- Born: July 12, 1947 (age 78) Kingston, New York, U.S.
- Genres: Jazz
- Occupation: jazz musician
- Instrument: Drums

= Jeff Brillinger =

Jeffrey Paul Brillinger is an American jazz musician and drummer.

Brillinger was born in Kingston, New York on July 12, 1947 to parents Emily (Hosley) and Joseph Brillinger Sr. He and his brother Joseph Brillinger Jr. were raised in Sherburne, New York. He has one half-sister, Anne Hall Levine, and was predeceased by half-siblings Richard Henry Levine and Elena Esther Levine Smith.

Brillinger credits Anthony (Tony) Monforte, with whom he studied as a boy in Binghamton, New York at the Monforte School of Modern Drumming, with having tremendous and lasting influence on his musicianship.

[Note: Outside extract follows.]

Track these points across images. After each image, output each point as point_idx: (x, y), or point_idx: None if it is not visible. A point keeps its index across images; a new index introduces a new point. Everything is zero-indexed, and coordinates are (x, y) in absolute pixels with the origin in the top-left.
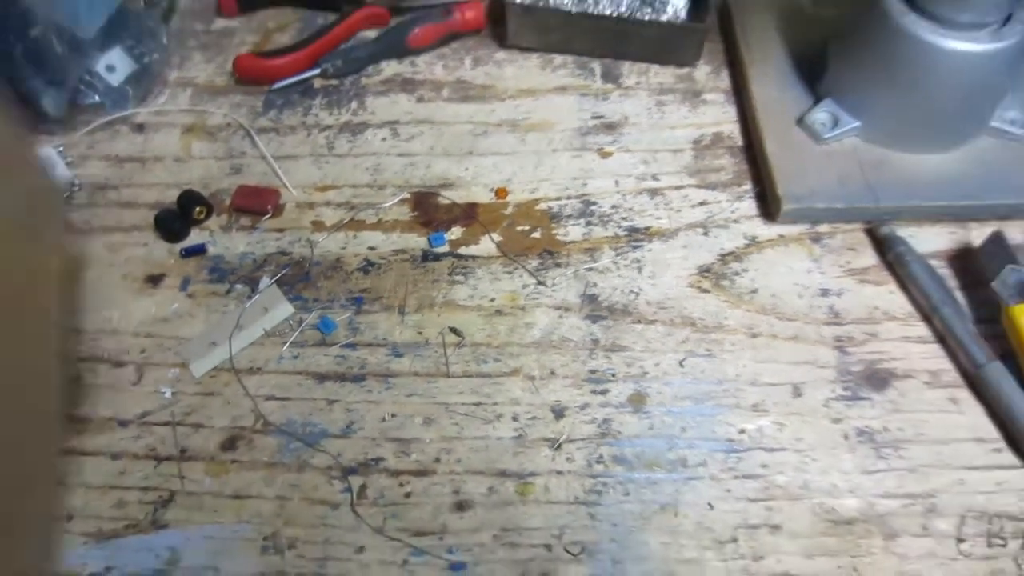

In 1964, Brillinger moved to Boston to attend the Berklee College of Music and made his first recording with the student ensemble (Jazz in the Classroom, Volume XII). During this time he also performed with Clark Terry, Zoot Sims, Bob Brookmeyer, Mel Tormé, and Mose Allison. In 1974/75 Brillinger toured and recorded with Woody Herman and His Orchestra (Herd at Montreux, 1974)

In the following years, he worked, toured, and recorded with such Jazz musicians as Chet Baker (Broken Wing, 1978, Live at Nick's, 1987, Two a Day, 1979), Stan Getz (Jazzbühne Berlin '78, Ravens Wood), Horace Silver, Chris Connor, Gunther Schuller, Jackie Cain, Roy Kral, and Jack McDuff. From the 1990s on, he worked with Hod O'Brien, John Patitucci, Jed Levy, Ken Peplowski, Tom Harrell, Ron McClure, Andy Laverne (The Spirit of '76, 1992), Roger Rosenberg, Joel Weiskopf (New Beginning, 2001), and Cecilia Coleman (Oh Boy!, 2011).